==== ROWS ====
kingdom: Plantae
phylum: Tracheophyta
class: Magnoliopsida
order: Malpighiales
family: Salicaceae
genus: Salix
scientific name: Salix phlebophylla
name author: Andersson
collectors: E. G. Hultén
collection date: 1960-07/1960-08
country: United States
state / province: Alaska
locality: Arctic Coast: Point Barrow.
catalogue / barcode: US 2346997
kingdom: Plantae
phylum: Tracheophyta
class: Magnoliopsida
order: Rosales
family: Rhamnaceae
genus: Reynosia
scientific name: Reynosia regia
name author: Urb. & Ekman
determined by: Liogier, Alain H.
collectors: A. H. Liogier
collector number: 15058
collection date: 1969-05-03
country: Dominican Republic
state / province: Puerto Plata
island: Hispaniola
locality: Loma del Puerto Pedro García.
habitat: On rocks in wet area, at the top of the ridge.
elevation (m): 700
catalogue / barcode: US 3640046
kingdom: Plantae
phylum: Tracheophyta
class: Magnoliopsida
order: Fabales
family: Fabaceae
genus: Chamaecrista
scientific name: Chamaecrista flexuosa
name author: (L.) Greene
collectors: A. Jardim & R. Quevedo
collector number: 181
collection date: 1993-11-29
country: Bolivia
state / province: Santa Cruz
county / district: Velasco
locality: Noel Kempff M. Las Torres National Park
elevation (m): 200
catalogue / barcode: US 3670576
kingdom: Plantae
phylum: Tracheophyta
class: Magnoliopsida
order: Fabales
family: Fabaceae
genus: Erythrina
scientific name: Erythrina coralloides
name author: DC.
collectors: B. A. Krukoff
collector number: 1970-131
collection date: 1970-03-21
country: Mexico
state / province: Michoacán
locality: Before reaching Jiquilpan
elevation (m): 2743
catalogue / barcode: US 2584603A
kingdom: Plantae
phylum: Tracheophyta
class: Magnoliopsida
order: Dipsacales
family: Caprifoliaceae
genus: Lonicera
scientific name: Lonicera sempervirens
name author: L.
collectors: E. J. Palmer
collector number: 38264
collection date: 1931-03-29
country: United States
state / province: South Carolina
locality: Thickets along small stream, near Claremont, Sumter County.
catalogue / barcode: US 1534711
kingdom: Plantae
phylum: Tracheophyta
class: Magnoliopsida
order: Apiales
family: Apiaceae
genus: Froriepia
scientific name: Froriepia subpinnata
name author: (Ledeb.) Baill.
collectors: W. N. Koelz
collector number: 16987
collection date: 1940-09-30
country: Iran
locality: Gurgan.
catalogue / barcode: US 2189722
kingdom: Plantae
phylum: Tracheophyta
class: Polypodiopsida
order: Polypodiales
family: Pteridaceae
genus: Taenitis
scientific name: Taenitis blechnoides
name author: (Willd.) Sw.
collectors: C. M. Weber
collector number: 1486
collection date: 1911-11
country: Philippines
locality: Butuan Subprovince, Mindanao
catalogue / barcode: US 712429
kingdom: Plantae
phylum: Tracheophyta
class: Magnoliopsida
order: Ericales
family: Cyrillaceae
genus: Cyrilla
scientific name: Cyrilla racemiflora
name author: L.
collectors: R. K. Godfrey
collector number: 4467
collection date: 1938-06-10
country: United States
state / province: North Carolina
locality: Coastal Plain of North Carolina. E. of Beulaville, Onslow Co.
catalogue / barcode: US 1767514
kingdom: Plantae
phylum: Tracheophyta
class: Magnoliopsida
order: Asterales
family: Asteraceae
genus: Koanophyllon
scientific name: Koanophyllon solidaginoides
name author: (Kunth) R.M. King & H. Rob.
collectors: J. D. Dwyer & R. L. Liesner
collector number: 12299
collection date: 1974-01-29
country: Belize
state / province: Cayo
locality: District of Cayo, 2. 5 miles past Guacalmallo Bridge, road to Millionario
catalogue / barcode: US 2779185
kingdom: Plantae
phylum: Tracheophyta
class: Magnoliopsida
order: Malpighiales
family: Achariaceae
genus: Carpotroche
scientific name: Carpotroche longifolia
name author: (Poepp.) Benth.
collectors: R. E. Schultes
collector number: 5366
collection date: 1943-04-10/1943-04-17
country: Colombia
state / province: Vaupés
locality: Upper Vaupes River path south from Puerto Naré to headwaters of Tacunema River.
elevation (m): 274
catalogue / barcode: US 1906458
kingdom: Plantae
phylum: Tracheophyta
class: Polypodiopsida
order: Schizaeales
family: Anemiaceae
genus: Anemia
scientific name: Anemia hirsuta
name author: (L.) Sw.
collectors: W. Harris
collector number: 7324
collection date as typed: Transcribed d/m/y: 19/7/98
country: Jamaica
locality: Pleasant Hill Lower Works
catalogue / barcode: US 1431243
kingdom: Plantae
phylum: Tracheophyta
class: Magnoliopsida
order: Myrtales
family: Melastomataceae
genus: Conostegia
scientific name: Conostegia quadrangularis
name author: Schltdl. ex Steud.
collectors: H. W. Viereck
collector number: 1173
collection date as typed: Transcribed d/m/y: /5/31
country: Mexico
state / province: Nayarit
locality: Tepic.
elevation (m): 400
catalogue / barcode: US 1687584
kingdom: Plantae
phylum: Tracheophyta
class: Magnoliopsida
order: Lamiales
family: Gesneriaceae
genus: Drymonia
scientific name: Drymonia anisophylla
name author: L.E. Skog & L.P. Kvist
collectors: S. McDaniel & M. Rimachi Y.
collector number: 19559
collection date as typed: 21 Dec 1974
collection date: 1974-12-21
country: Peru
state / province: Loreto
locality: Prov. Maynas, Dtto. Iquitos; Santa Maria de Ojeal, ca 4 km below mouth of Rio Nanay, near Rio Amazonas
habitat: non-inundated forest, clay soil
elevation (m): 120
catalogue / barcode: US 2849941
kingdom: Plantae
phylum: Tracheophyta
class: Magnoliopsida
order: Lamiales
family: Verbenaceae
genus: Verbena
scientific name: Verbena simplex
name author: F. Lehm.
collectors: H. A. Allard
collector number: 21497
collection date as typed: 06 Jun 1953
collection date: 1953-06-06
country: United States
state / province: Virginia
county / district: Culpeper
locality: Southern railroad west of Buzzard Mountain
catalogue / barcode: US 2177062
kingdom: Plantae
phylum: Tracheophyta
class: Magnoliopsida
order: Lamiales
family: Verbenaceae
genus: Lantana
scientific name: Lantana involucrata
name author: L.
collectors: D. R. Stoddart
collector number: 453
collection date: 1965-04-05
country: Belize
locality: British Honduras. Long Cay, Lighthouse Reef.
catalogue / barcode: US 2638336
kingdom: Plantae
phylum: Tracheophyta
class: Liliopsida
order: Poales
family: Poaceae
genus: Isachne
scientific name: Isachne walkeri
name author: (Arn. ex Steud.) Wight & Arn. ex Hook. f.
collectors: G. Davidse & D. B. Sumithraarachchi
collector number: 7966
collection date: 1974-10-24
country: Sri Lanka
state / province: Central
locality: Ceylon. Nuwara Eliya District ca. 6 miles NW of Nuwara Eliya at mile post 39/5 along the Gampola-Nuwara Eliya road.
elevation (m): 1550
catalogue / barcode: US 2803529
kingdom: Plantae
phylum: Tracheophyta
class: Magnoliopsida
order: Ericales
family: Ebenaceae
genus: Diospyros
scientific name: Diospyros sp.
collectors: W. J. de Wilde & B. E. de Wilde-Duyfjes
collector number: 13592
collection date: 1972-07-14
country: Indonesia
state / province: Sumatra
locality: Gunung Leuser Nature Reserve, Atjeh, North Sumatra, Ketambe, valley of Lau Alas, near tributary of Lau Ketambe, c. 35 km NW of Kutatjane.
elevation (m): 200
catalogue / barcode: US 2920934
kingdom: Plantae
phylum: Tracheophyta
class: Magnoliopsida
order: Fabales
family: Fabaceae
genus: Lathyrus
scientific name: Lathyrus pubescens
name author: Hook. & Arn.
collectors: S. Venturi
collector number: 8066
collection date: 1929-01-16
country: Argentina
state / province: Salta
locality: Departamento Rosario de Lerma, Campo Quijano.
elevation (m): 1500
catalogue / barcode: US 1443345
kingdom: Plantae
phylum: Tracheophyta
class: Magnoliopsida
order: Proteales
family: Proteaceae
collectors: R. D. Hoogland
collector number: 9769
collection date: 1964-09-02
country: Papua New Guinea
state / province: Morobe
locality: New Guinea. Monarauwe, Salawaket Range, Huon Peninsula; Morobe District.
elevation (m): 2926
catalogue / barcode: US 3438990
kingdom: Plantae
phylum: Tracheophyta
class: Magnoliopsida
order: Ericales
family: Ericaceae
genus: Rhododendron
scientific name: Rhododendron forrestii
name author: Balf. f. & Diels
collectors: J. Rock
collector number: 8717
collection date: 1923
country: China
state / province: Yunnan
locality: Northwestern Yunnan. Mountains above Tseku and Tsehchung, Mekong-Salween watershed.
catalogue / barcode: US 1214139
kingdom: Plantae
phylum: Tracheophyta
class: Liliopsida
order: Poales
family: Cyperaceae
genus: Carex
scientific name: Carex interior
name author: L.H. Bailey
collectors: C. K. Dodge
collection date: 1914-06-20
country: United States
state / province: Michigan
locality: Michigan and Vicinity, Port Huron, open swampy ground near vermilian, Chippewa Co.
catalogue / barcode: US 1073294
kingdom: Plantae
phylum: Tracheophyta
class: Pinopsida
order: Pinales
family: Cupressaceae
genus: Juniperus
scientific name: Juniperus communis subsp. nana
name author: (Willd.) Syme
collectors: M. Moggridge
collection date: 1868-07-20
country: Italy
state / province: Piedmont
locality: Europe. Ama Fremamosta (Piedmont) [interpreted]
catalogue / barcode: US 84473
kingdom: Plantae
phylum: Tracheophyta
====
PROBLEM TO WORK ON:
Reproduce the entries word for word, from their first line through the line containing "collectors: W. N. Koelz", with both of those lines included.

OUTPUT:
kingdom: Plantae
phylum: Tracheophyta
class: Magnoliopsida
order: Malpighiales
family: Salicaceae
genus: Salix
scientific name: Salix phlebophylla
name author: Andersson
collectors: E. G. Hultén
collection date: 1960-07/1960-08
country: United States
state / province: Alaska
locality: Arctic Coast: Point Barrow.
catalogue / barcode: US 2346997
kingdom: Plantae
phylum: Tracheophyta
class: Magnoliopsida
order: Rosales
family: Rhamnaceae
genus: Reynosia
scientific name: Reynosia regia
name author: Urb. & Ekman
determined by: Liogier, Alain H.
collectors: A. H. Liogier
collector number: 15058
collection date: 1969-05-03
country: Dominican Republic
state / province: Puerto Plata
island: Hispaniola
locality: Loma del Puerto Pedro García.
habitat: On rocks in wet area, at the top of the ridge.
elevation (m): 700
catalogue / barcode: US 3640046
kingdom: Plantae
phylum: Tracheophyta
class: Magnoliopsida
order: Fabales
family: Fabaceae
genus: Chamaecrista
scientific name: Chamaecrista flexuosa
name author: (L.) Greene
collectors: A. Jardim & R. Quevedo
collector number: 181
collection date: 1993-11-29
country: Bolivia
state / province: Santa Cruz
county / district: Velasco
locality: Noel Kempff M. Las Torres National Park
elevation (m): 200
catalogue / barcode: US 3670576
kingdom: Plantae
phylum: Tracheophyta
class: Magnoliopsida
order: Fabales
family: Fabaceae
genus: Erythrina
scientific name: Erythrina coralloides
name author: DC.
collectors: B. A. Krukoff
collector number: 1970-131
collection date: 1970-03-21
country: Mexico
state / province: Michoacán
locality: Before reaching Jiquilpan
elevation (m): 2743
catalogue / barcode: US 2584603A
kingdom: Plantae
phylum: Tracheophyta
class: Magnoliopsida
order: Dipsacales
family: Caprifoliaceae
genus: Lonicera
scientific name: Lonicera sempervirens
name author: L.
collectors: E. J. Palmer
collector number: 38264
collection date: 1931-03-29
country: United States
state / province: South Carolina
locality: Thickets along small stream, near Claremont, Sumter County.
catalogue / barcode: US 1534711
kingdom: Plantae
phylum: Tracheophyta
class: Magnoliopsida
order: Apiales
family: Apiaceae
genus: Froriepia
scientific name: Froriepia subpinnata
name author: (Ledeb.) Baill.
collectors: W. N. Koelz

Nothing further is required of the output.